I wish I could say what’s the definite cure for burnout. But it’s different for everyone. As disappointing as that answer might be, it’s the truth.
If you’re anything like me, you will try to focus on making your life “perfect.” You will find that YouTube video of people waking up at 5am, journaling, working out, eating healthy, and overall having a picture-perfect life.
That’s the life we all aspire to.
After all, you and I ended up in this burnout hole because we tried to be perfect in the first place.
Please don’t make the same mistake twice.
Forget about waking up at 5am and following a rigid schedule of productivity.
We’re not wired to be like that.
Focus on your needs. What do you truly need to recover?
Burnout is as much as a physical condition as it is mental. You need to listen to your body first. It’s begging you to listen to it.
If you need to lounge around doing nothing, do it. If you need to cry, do it. If you need to hug someone, do it. If you need to eat a cookie, do it.
That’s what I did. For days, if not weeks after I quit, I did absolutely nothing except watch TV and read books.
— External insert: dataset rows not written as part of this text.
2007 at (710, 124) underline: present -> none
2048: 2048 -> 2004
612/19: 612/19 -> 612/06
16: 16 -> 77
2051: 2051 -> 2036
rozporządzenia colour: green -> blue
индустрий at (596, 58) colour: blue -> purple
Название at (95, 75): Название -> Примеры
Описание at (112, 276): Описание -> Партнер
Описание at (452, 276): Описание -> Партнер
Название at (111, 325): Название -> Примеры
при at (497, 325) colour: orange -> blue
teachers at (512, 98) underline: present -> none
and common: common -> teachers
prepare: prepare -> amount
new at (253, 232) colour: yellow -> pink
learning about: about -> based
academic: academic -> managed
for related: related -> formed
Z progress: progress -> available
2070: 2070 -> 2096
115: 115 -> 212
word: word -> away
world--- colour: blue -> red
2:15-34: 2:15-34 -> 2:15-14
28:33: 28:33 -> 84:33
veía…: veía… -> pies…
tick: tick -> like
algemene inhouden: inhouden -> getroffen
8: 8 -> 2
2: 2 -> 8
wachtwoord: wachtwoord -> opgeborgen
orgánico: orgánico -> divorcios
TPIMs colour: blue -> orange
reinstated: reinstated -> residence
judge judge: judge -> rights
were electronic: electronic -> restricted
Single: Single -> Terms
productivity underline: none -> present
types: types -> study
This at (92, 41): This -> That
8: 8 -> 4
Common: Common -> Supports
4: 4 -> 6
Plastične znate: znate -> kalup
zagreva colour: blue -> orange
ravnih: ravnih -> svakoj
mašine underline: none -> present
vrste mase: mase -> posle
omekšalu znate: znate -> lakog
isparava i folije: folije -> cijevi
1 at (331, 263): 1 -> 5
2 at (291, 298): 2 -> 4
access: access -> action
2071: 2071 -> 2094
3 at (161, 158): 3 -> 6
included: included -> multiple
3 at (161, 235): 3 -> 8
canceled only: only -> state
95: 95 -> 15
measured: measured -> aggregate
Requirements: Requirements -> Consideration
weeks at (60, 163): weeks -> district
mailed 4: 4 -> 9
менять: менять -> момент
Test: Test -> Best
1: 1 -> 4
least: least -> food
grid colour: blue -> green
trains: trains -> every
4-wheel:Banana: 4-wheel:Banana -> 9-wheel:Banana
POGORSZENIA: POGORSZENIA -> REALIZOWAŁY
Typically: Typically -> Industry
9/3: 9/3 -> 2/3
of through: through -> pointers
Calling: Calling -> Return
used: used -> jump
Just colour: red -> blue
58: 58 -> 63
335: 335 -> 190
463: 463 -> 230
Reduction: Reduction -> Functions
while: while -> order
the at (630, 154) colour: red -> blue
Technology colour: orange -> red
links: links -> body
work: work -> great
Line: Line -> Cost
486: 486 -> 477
I watched movies and shows I had been wanting to watch and I ate my favorite comfort foods.
I started feeling better. My body was recharging.
Then I started going on walks, working out, eating better. I started being a little productive. I started writing again. I started thinking and planning about my future and career, something that would give me a panic attack when I first quit my job.
Don’t get me wrong, I still eat junk food. I still only exercise occasionally. I still haven’t written a novel. Some days are better than others.
But I’m making progress.
And you will too.
The process doesn’t have to perfect. You don’t have to be perfect.
I believe in going through the motions. There’s no other way around it. You have to experience what you’re living through, whether it’s pleasant or dreadful. We are humans and we are feeling machines.
Be happy. Be sad.
Be human first, and eventually, you’ll be yourself.